Toshiba is considering formally listing U.S. nuclear companies that it purchased for billions as a net loss, then investing more into other companies.

Toshiba purchased the American nuclear company Westinghouse in 2006 for about $5.4 billion and added another nuclear engineering firm called Chicago Bridge & Iron’s (CB&I) last December for $229 million. Toshiba will turn an estimated profit of $1.2 billion in 2016.

Japan previously pledged to abandon nuclear power by the 2030s. Officials promised to replace nuclear power with wind or solar power, but this caused the price of electricity to rise by 20 percent. Japan’s government aims to restart at least 32 of the 54 reactors it shut down following the Fukushima disaster, and wants nuclear power to account for 20 percent of the nation’s total electricity generated by 2030.
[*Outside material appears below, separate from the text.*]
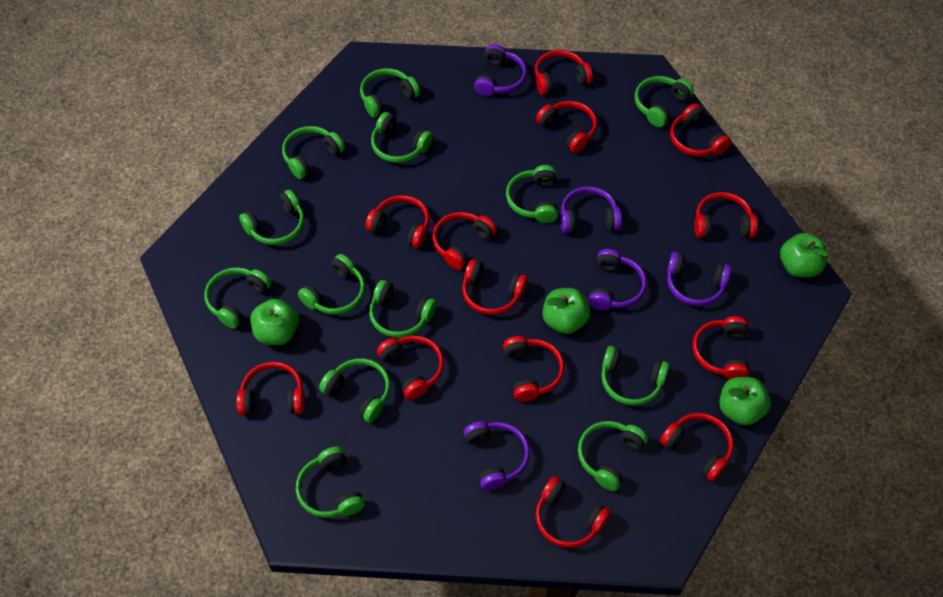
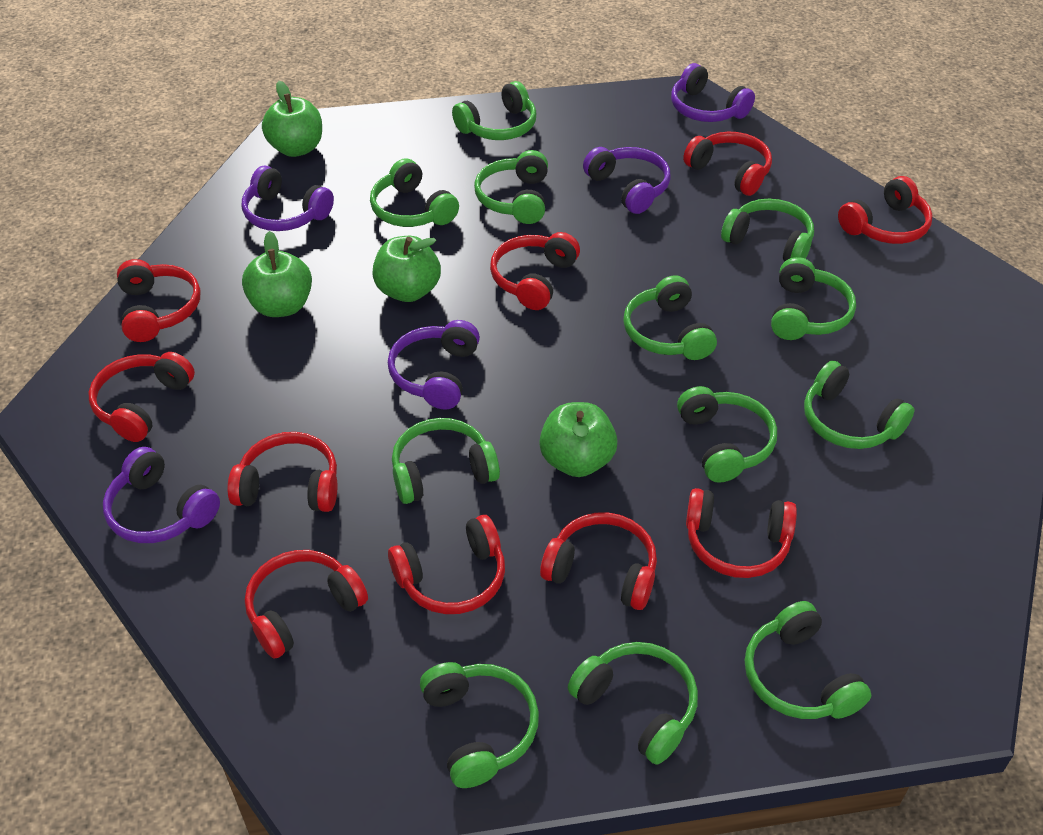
green headphones: [205,267,271,329] [239,190,304,245] [282,126,345,179] [296,446,365,518] [298,254,365,315] [319,358,390,423] [360,68,420,117] [369,280,437,338] [371,112,433,163] [506,165,558,223] [578,421,648,491] [601,346,669,406] [634,76,694,127] = 13 -> [370,158,459,227] [392,418,500,504] [420,662,539,788] [452,81,536,140] [474,150,548,224] [568,642,698,765] [623,275,717,360] [677,386,777,483] [721,199,814,262] [745,601,871,719] [771,257,856,340] [804,361,914,449] = 12
red headphones: [236,362,305,415] [365,195,430,248] [377,335,444,401] [432,212,497,270] [462,259,528,315] [503,336,564,402] [534,50,593,95] [535,476,611,548] [536,101,597,153] [660,413,734,482] [670,103,731,157] [692,316,749,380] [695,192,758,238] = 13 -> [89,352,195,442] [117,259,200,342] [227,432,337,512] [245,550,368,659] [388,515,505,614] [490,232,580,310] [540,512,657,610] [683,132,772,196] [686,488,797,578] [838,176,933,244] = 10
Nuclear power provided 29 percent of Japan’s total electricity before 2011, but will decline to 13.6 percent by 2023 and 1.2 percent by 2040, according to reports. Japan got 24 percent of its electricity from coal in 2010 and the country plans to get more than a third of its power from coal by 2040.

There are 61 commercially operating nuclear power plants with 99 nuclear reactors in the U.S. Combined, these reactors generate about 20 percent of all electricity used last year, according to the U.S government Energy Information Administration.

Japan’s transition to green energy hasn’t gone well, and the country likely won’t meet its goals, according to the report. Japan remains a top importer of oil, coal and natural gas, and the government estimated that importing fuel costs the country more than $40 billion annually.

Japan’s current government sees a revival of nuclear power as critical to supporting economic growth and slowing an exodus of Japanese manufacturing to lower-cost countries, but has faced incredible pushback.